On Mon, Apr 8, 2024 at 11:53 AM Melanie Plageman
<melanieplageman@gmail.com> wrote:
> I've reviewed v6. I think you should mention in the docs that it only
> works for shared buffers -- so specifically not buffers containing
> blocks of temp tables.
Thanks for looking! The whole pg_buffercache extension is for working
with shared buffers only, as mentioned at the top. I have tried to
improve that paragraph though, as it only mentioned examining them.
> In the function pg_buffercache_invalidate(), why not use the
> BufferIsValid() function?
>
> - if (buf < 1 || buf > NBuffers)
> + if (!BufferIsValid(buf) || buf > NBuffers)
It doesn't check the range (it has assertions, not errors).
> I thought the below would be more clear for the comment above
> InvalidateUnpinnedBuffer().
>
> - * Returns true if the buffer was valid and it has now been made invalid.
> - * Returns false if the wasn't valid, or it couldn't be evicted due to a pin,
> - * or if the buffer becomes dirty again while we're trying to write it out.
> + * Returns true if the buffer was valid and has now been made invalid.
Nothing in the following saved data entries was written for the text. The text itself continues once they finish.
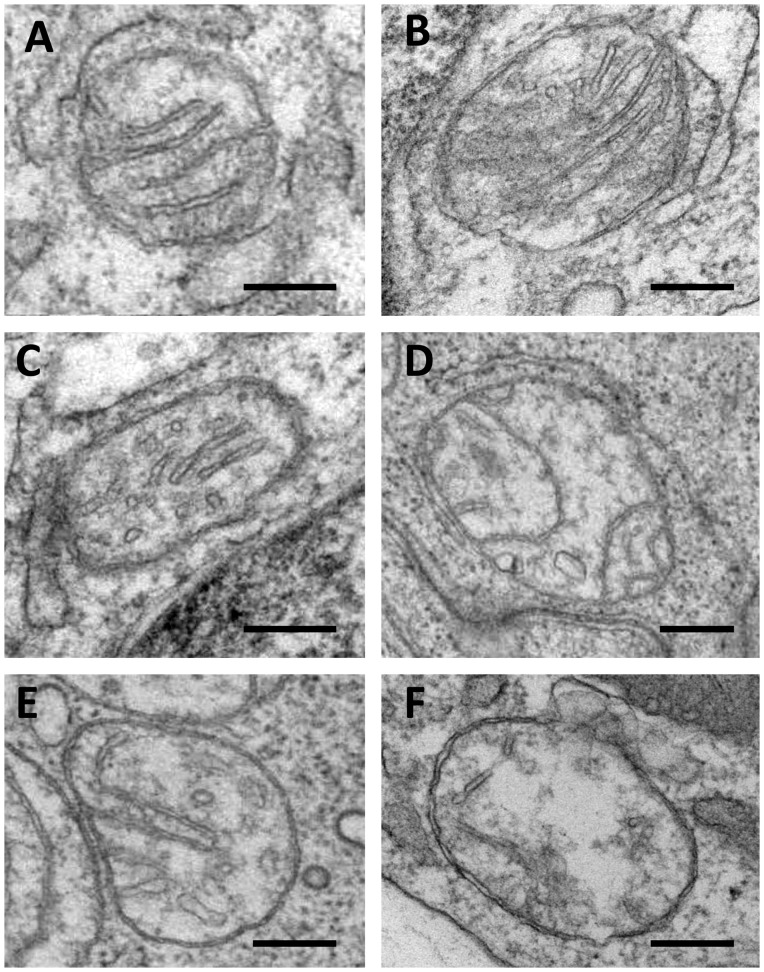
Different ultrastructural appearances of mitochondria in leukocytes obtained from healthy volunteers and patients with carotid atherosclerosis (A–F).(A): A mitochondrion with well-defined cristae and well-preserved surrounding membranes typically seen in leukocytes of healthy volunteers. (B–F): Mitochondria with reduced numbers of cristae and the oedema of the mitochondrial matrix observed in patients with carotid atherosclerosis (A–F): Electron microscopy. Scales = 150 nm.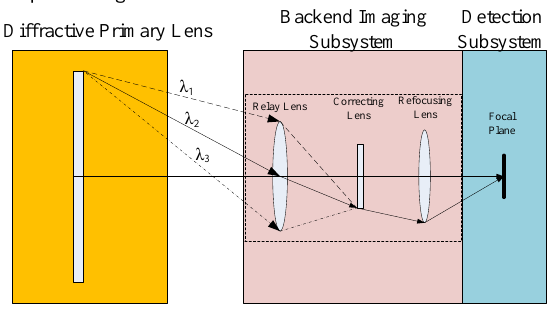
Figure 1. Concept of diffractive optical imaging remote sensor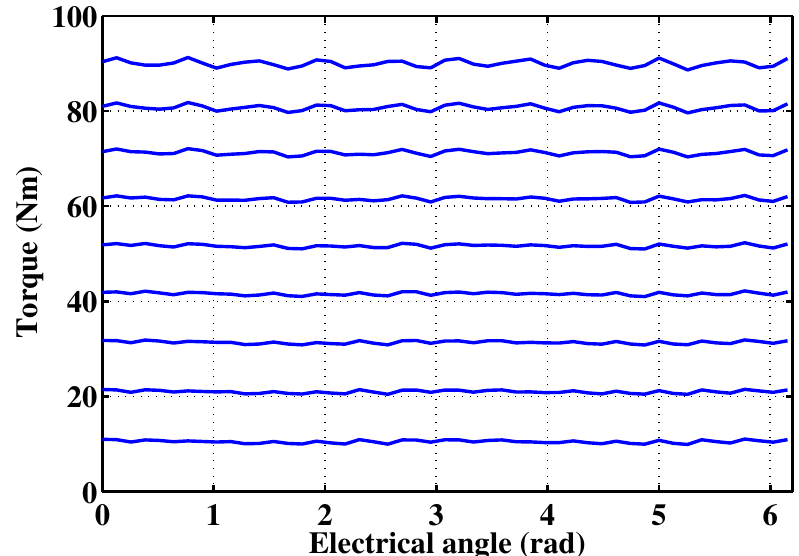
Figure 17. Torque-angle characteristics of the FSPMSM equipped with the proposed winding ar- rangement vs. the current density. Legend: (bottom) J = 1 A/mm 2 , (top) J = 9 A/mm 2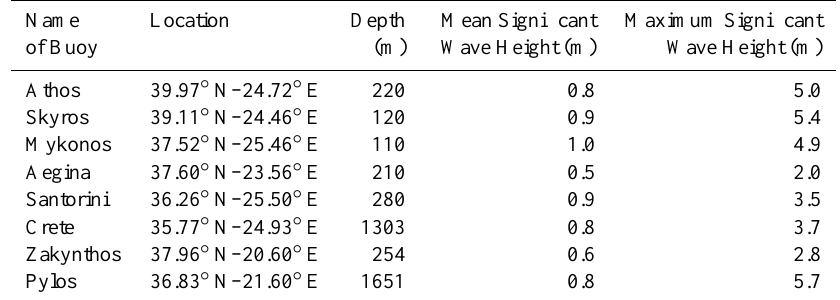
Table 1. Characteristics of the buoys used in this study. The mean significant wave height and the maximum wave height are referred to the 1-yr period from 1 September 2010 up to 31 August 2011.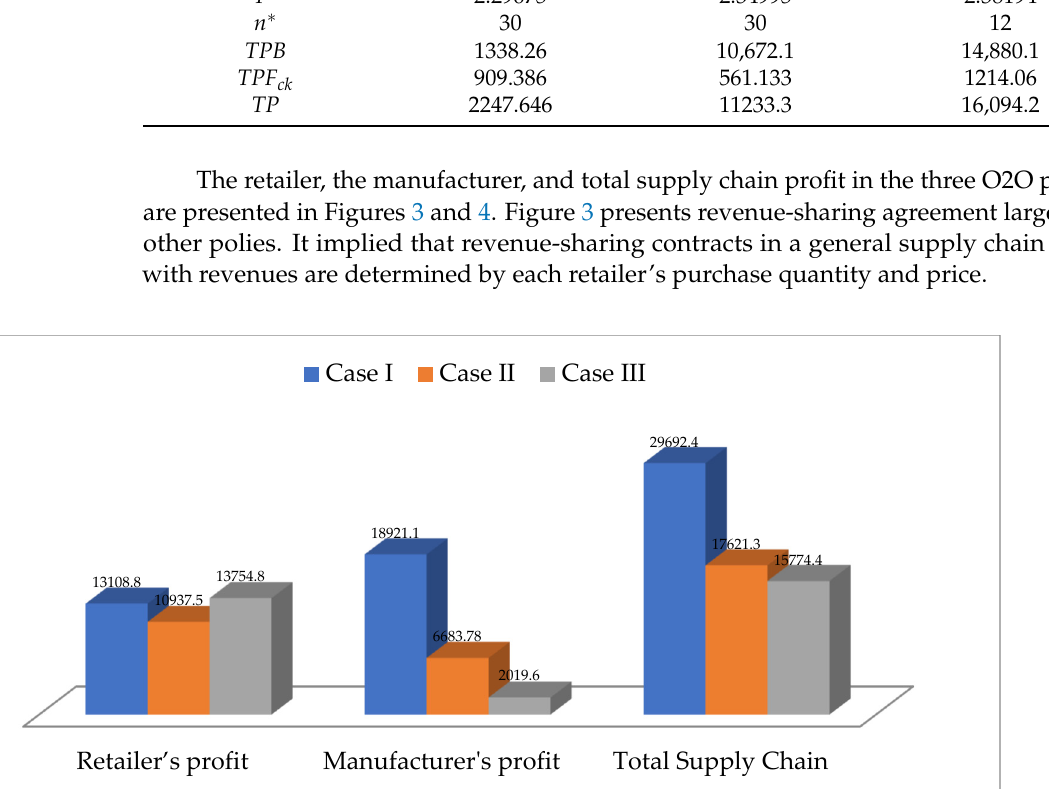
Figure 4. Offline situation measures under three policies. 7.2. Sensitivity Analysis To perform data analysis, the relative contributions of these parameters ( ck g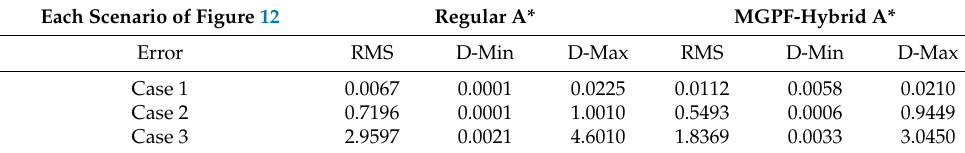
Table 1. Performance measures of A* and MGPF-Hybrid A*.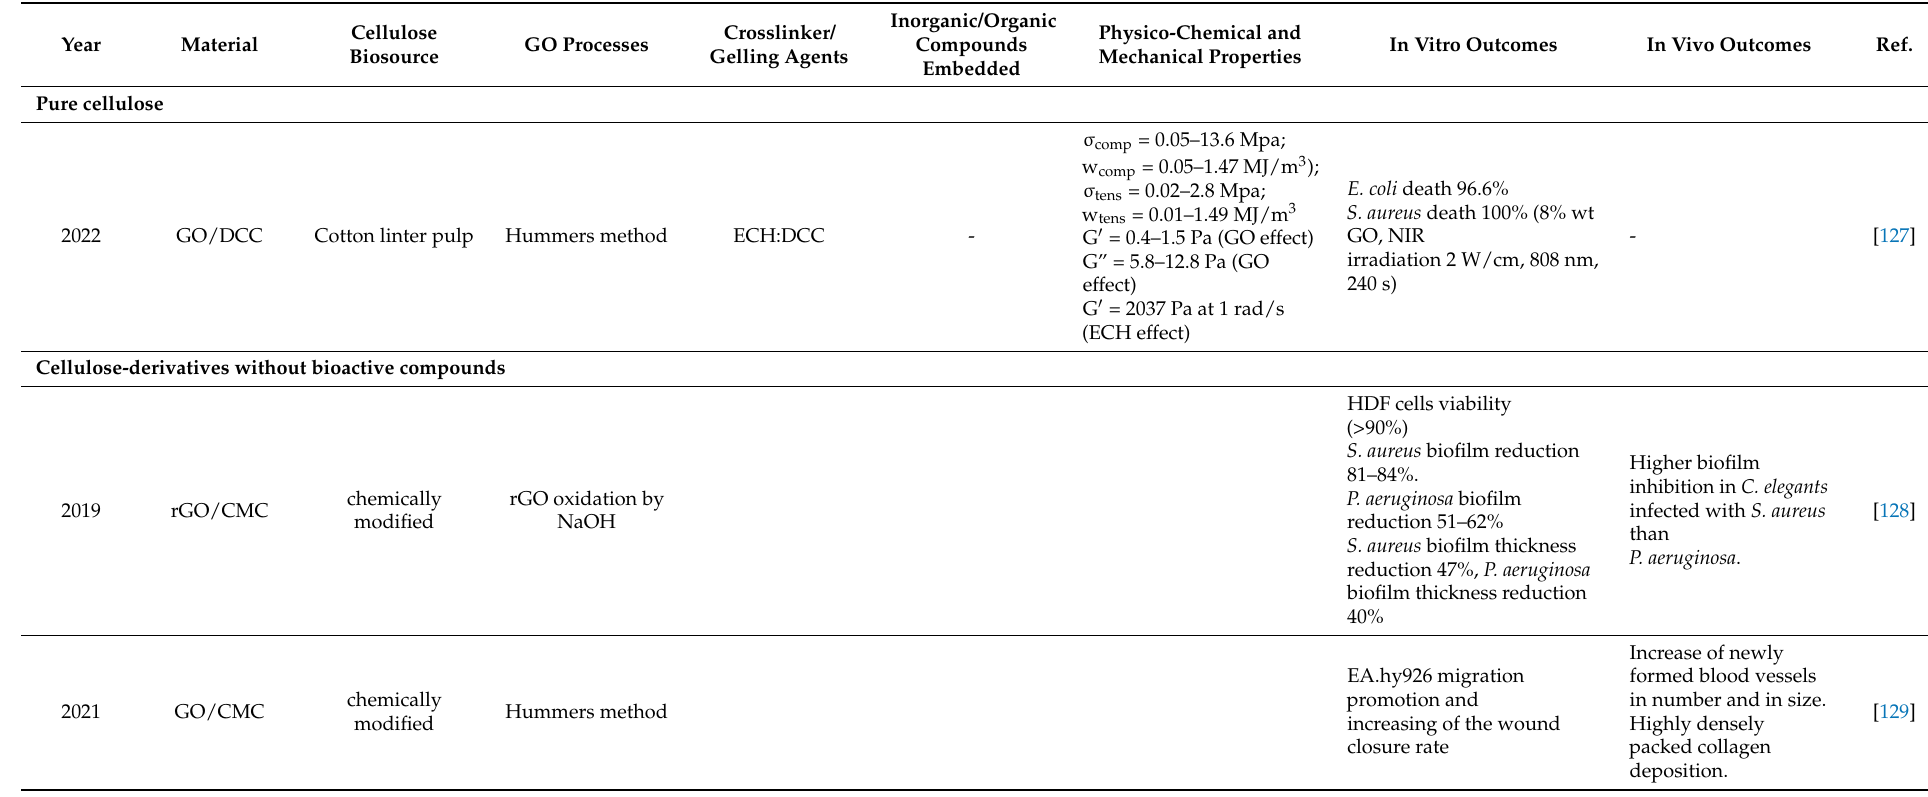
Table 4. List of the papers focused on pure cellulose and derivatives based composites functionalised with GO(rGO) for wound healing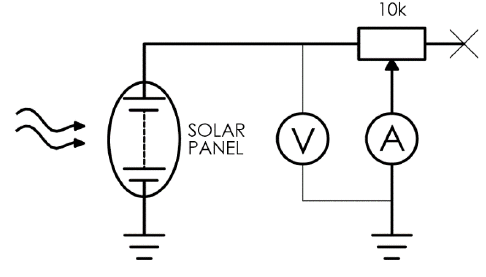
Figure 11. Scheme of the measurement circuit.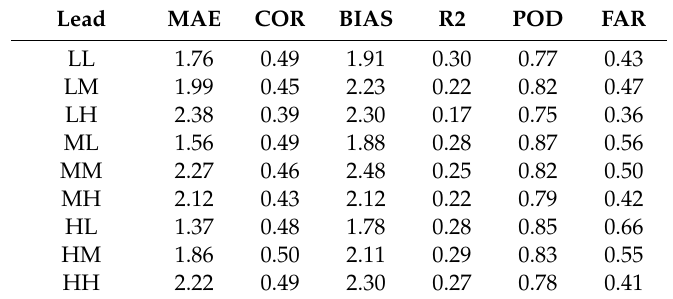
Table 5. Nowcasting skill for di ff erent temporal variability scenarios with a lead time of 1 h. Lead MAE COR BIAS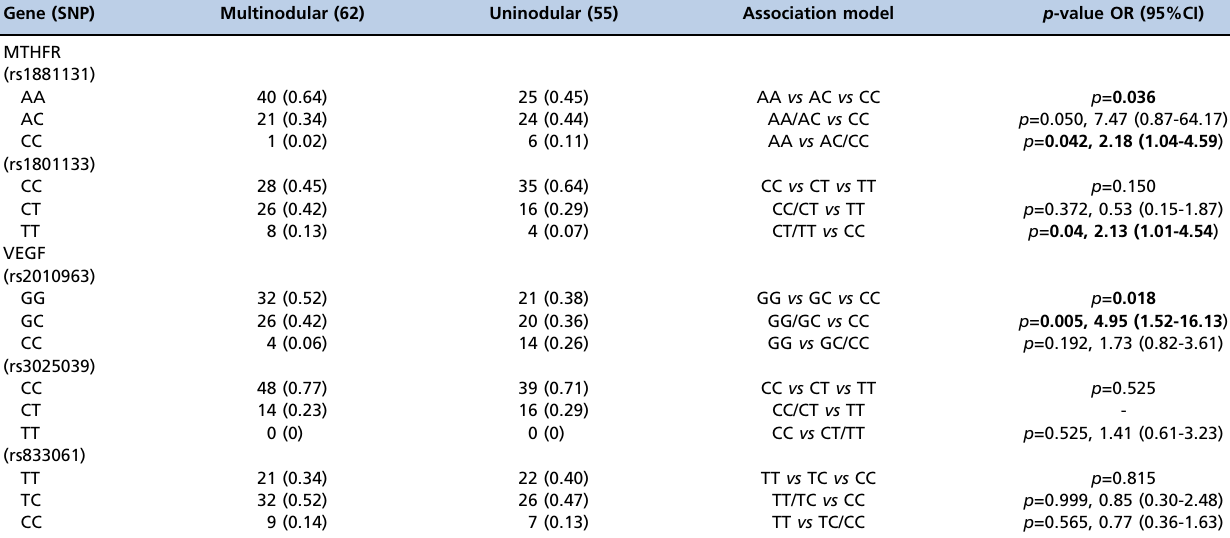
Table 4 - Analysis of the correlation between MTHFR and VEGF and the number of tumors in Brazilian patients with HCV-related HCC using genetic association models. Gene (SNP) Multinodular (62) Uninodular (55) Association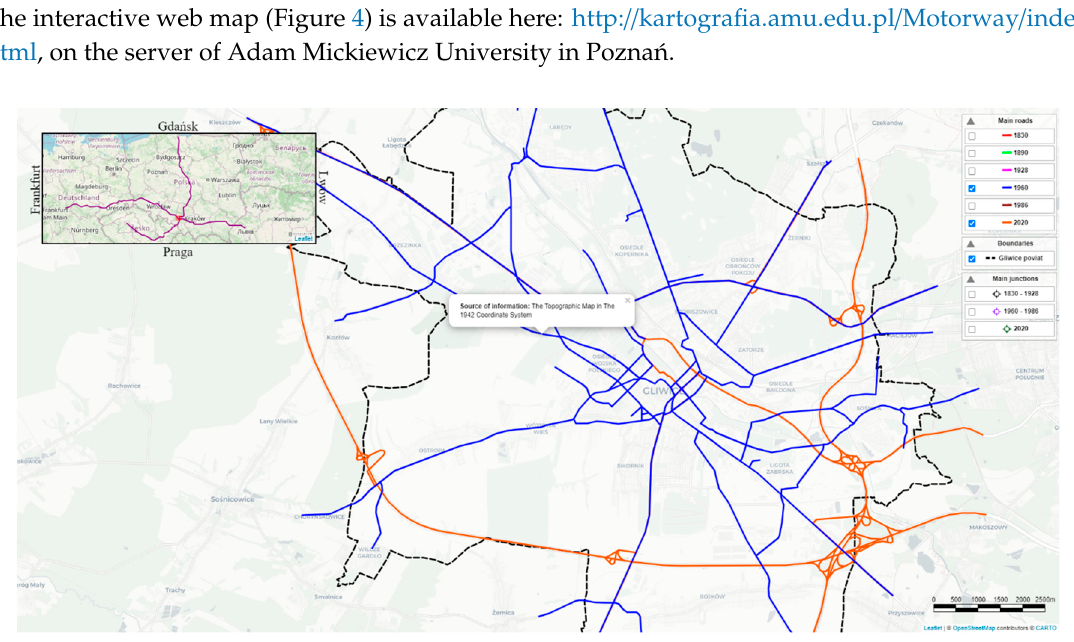
Figure 4. Interactive web map of the development of the European freeway junction A1/A4.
Returns
> + * false if it wasn't valid, if it couldn't be evicted due to a pin, or if the
> + * buffer becomes dirty again while we're trying to write it out.
Fixed.
> Some of that probably applies for the docs too (i.e. you have some
> similar wording in the docs). There is actually one typo in your
> version, so even if you don't adopt my suggestion, you should fix that
> typo.
Yeah, thanks, improved similarly there.
> I didn't notice anything else out of place. I tried it and it worked
> as expected. I'm excited to have this feature!
Thanks!
> I didn't read through this whole thread, but was there any talk of
> adding other functions to let me invalidate a bunch of buffers at once
> or even some options -- like invalidate every 3rd buffer or whatever?
> (Not the concern of this patch, but just wondering because that would
> be a useful future enhancement IMO).
TBH I tried to resist people steering in that direction because you
can also just define a SQL function to do that built on this, and if
you had specialised functions they'd never be quite right. IMHO we
succeeded in minimising the engineering and maximising flexibility,
'cause it's for hackers. Crude, but already able to express a wide
range of stuff by punting the problem to SQL.
Thanks to Palak for the patch. Pushed.